Employee total compensation statements should show employees how much the business is investing in them – not only week by week or month by month, but in comparison to how much was invested in them in the previous year. In this way, employees can see that their total pay and benefits are increasing at a higher rate than they imagined – eliminating potential pay issues and creating a more motivated workforce.

What to Include in an Employee Total Compensation Statement

Has the business had to pay more for employees´ health insurance this year? Have employees received extra paid time off? Has the amount contributed to employee retirement funds increased since last year? Probably all three, but unless businesses make employees aware of these increases, they will remain in the dark. Other items businesses should consider (where applicable) include:

  • Any paid leave for personal time off, sick leave or vacation.
  • Each employer-paid portion of insurance plan premiums should be listed separately.
  • The business´s contribution to a retirement plan, such as a 401(k) or pension.
  • Employee use of a company vehicle and associated costs such as maintenance.
  • The value of any Employee Assistance Program on a per-employee basis.
  • Tuition assistance or training courses paid for by the business.
  • Home office benefits such as Internet use or cell phone service.
  • Per Diem payments when travelling, paid for public transportation and parking.
  • Other benefits such as fitness club memberships, on-site child care, and company-sponsored discounts.

How businesses present an employee total compensation statement is just as important as the items listed on it. It is okay to surface enhancements in a manner that informs employees of the value of benefits they receive, but not as an attempt to divert focus from a lack of straight pay increases. It can also help the communication of the message if a letter is enclosed detailing how employees can use the benefits being provided for them.

How to Avoid Issues over Compensation Statements

Naturally, employees will compare compensation statements in the same way as they compare paychecks, so it is important that employee total compensation statements are accurate and do not “double count” – for example, counting paid leave on top of salary when the amount received by the employee in pay and benefits does not exceed the base salary.

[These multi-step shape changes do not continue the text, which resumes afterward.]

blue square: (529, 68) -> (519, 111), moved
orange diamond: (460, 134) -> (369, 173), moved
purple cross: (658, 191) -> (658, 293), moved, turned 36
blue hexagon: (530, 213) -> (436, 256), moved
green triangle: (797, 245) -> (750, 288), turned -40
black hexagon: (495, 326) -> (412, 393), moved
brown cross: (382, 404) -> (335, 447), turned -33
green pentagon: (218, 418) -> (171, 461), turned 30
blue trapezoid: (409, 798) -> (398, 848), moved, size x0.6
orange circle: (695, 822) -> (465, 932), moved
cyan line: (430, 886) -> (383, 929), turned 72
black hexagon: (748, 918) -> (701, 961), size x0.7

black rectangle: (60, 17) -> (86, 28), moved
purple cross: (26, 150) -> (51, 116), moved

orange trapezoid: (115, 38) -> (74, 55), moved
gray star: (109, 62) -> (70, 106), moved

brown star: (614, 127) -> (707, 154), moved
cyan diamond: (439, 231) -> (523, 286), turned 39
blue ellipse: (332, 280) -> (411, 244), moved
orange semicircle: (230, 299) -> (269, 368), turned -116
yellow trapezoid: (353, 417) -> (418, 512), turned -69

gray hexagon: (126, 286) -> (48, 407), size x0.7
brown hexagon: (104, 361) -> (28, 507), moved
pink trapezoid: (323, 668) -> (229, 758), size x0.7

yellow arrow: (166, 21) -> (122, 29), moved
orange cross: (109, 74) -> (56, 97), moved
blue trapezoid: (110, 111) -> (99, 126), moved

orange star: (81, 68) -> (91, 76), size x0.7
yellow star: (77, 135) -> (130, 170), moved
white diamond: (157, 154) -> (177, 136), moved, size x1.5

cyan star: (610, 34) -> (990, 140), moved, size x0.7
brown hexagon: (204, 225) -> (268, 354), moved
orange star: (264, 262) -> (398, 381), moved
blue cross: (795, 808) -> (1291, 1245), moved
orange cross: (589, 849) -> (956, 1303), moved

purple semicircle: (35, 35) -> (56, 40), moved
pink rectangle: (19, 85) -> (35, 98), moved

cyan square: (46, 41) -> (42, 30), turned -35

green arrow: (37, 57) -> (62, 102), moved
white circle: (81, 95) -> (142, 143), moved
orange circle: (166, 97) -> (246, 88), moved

Other issues where sensitivity is required include advising an employee who uses public transportation that he or she has benefitted from a parking discount, or including health insurance payments for an employee not yet eligible to take advantage of a health insurance plan. As you can see, employers should be careful when presenting this information. While employee total compensation statements have the potential to be useful tools, they also have the potential to have the opposite effect.